Reproduce the lines of the data between the line holding "Targets talented students" and the line holding "Research/Master’s/PhD", inclusive, and nothing else.

§ **Data listing**:
----

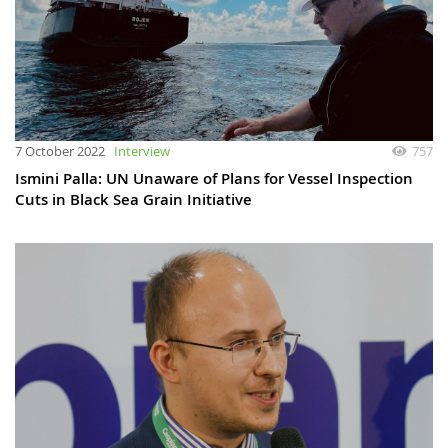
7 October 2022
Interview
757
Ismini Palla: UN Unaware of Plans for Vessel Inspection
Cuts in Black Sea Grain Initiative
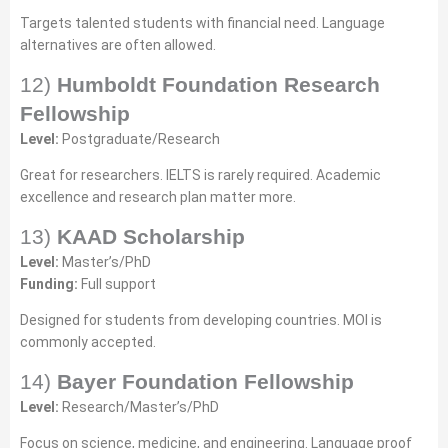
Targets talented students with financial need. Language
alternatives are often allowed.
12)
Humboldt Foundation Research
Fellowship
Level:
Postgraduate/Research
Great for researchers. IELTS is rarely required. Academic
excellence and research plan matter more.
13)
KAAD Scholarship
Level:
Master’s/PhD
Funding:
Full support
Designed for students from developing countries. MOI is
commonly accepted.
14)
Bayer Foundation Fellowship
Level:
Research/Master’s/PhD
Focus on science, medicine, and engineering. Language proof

----

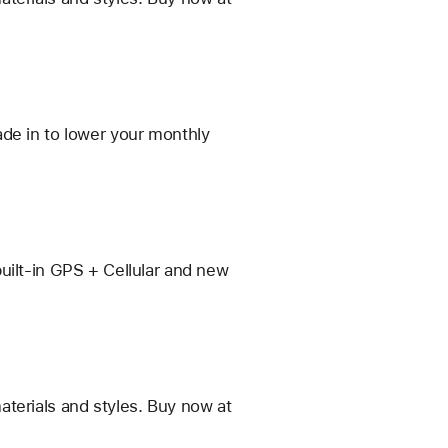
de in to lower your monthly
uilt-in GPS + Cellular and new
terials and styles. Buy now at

----

§ **Result of the task**:
Targets talented students with financial need. Language
alternatives are often allowed.
12)
Humboldt Foundation Research
Fellowship
Level:
Postgraduate/Research
Great for researchers. IELTS is rarely required. Academic
excellence and research plan matter more.
13)
KAAD Scholarship
Level:
Master’s/PhD
Funding:
Full support
Designed for students from developing countries. MOI is
commonly accepted.
14)
Bayer Foundation Fellowship
Level:
Research/Master’s/PhD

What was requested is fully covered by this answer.